Traditionally, usability has been evaluated and monitored in a qualitative way. Methods have included both laboratory and field studies. For traditional standalone applications, this has been the way to gather detailed information about the usage of a single application. Many modern information systems are, however, being increasingly deployed as on-line services. In practice, this means that users access the functionality offered by the systems through local and wide area networks. Actual systems and software run in the servers on intranets, the internet, or the “cloud”. Separate and standalone applications are becoming scarce even in the case of mobile applications. This development opens up new possibilities for creating a more detailed understanding on the interaction between the system and the user. User and interaction analysis is no longer constrained to interviews and observations. When we use digital services, traces of our activities remain not only in local browsers and applications but also in the servers that we access. Since the introduction of web servers, a standard feature has been the logging of the requests from the browsers that access the data at the server. These log files have been the source of details and analyses for understanding the popularity of the web pages at a specific site. Often, this data has been used for commercial and marketing purposes, but it provides an interesting real-time source of information for understanding details about user interaction with the service. New approaches will be needed in order to harness the large amounts of data that is now able to be collected from end user interactions with health information systems over the Internet [19].

Traditionally, user modeling has been done based on qualitative data and descriptions in the form of “personas” [31]. Much of the underlying data for constructing these descriptions comes from qualitative observations and interviews. Detailed interaction data can, however, complement qualitative findings with facts about the realized interactions with the service. With the help of detailed data collection from analysis of user interactions, remote evaluation and analysis can take place. Fern and colleagues present a model for mining and analyzing usage data [32]. The large amount of low level interaction data is first preprocessed resulting in event sequences that can be used for frequent pattern mining. The second part in working with the data is the interpretation of the patterns through pattern clustering and grouping resulting from statistical analysis.
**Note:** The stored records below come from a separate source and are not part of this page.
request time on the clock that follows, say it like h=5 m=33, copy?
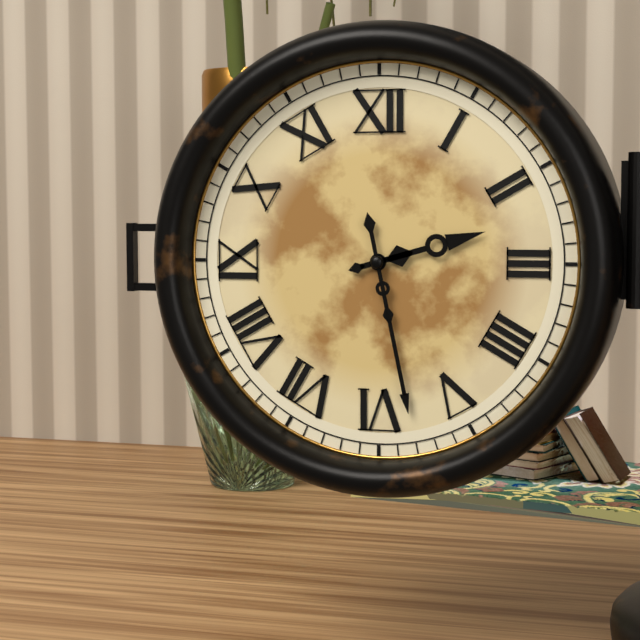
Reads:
h=2 m=28
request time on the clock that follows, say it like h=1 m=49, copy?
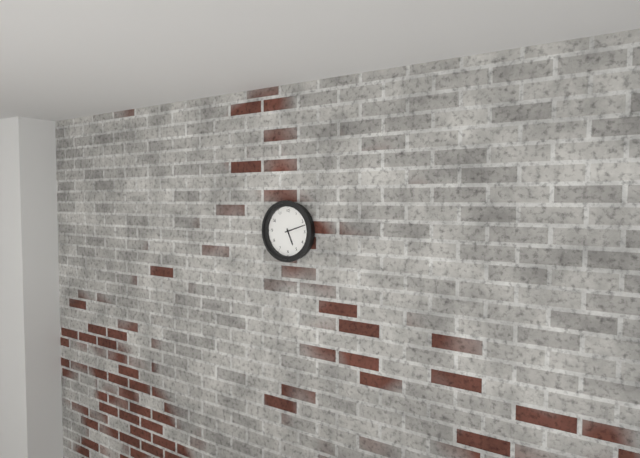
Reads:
h=5 m=12
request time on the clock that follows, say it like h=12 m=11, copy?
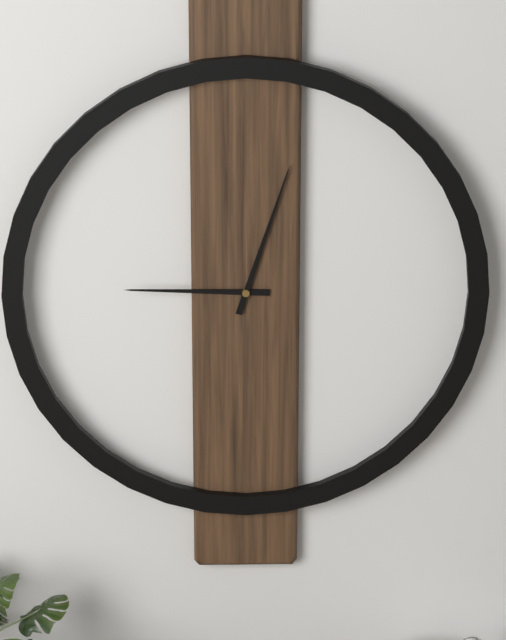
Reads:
h=9 m=3
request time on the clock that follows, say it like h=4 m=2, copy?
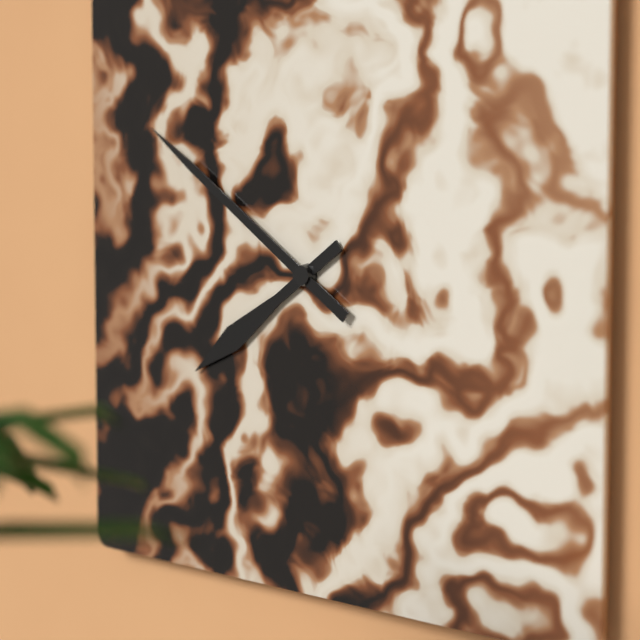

According to Fern and colleagues this type of analysis is capable of unveiling not only patterns that match and confirm users’ previous verbalizations but also strategic patterns that remain hidden in interviews and observation studies [32]. This type of massive interaction data, “big data”, will require new types of methods to be used in the gathering and analysis of user data for remotely collecting and analyzing user interactions with online clinical information resources (e.g. clinical guidelines) and the increasingly varied range of health information systems being deployed online.

7 Conclusion

The increasingly widespread adoption of health information systems is well underway in many countries around the world. In this paper, we have described approaches taken in three countries to collecting and analyzing data about usability collected regionally as well as nationally. There is an increasing need to share information about system usability at the local, national and more recently at the international level. Along with these trends, there are emerging efforts to collecting usability data that can be used to compare systems across the regions of a country and within an entire country. Methods that have been employed have ranged from qualitative usability analyses (as described for ongoing work in Denmark) to deployment of on-line questionnaires to all physicians within a country (as described in Finland). In addition, with the increase in deployment of system functionality as on-line Web-based services, new methods will be needed to remotely and automatically collect, collate and analyze large amounts of user interaction data in order to improve system design, implementation as well as system selection and procurement.